Under the Data Protect Acts unless you have explicit permission from each of the individuals on the client list to contact them then you are in breach of the act. 

Also, you can not use information collected one a person for one purpose and use it for another purpose.

For example: If you were employed in a car dealership selling cars to a client list and you left the company,  you can not use the client list to sell a differnet product. In this case the customer gave their details to be informed about cars only (which applys to your previous employer also). 

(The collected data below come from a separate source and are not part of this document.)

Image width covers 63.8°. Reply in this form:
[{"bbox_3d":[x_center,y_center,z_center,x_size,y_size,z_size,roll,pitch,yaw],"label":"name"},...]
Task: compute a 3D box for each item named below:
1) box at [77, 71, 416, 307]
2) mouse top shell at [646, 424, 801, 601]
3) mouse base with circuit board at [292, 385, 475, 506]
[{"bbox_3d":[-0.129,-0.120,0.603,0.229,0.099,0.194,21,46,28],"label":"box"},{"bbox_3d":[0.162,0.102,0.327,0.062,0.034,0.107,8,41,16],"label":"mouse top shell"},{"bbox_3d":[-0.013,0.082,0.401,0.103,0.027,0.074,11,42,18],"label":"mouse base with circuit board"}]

You could of course hang outside the clients premises and wait for them to come out the door and act all surprised and tell them you have set up a new business.............oppps sorry...........your former clients could do you for using their address details for a purpose other than that intended 

To quote from the ACTrovides that personal data

_(i) " shall have been obtained only for one or more specified , explicit and legitimate purposes"
_and 
_(ii) "shall not be further processed in a manner incompatible with that purpose or those purposes."_ 

Best of luck with the start up, you will get you own clients in time and on your own steam.


----------



## Purple (11 Apr 2007)

GED, legality aside maybe you should consider another factor; If you worked for me and targeted my customers when you left I would take it personally and do everything I could to put you out of business by targeting your customers and undercutting you 'till you went out of business. 
Your former employer probably has deeper pockets than you. Do you want to make an enemy of them?


----------



## RedStix (12 Apr 2007)

Hi Purple... No, really don't want to make an enemy of anyone!! Hence



> So i think i will concentrate now on building up a new client database and start getting on with my own business


----------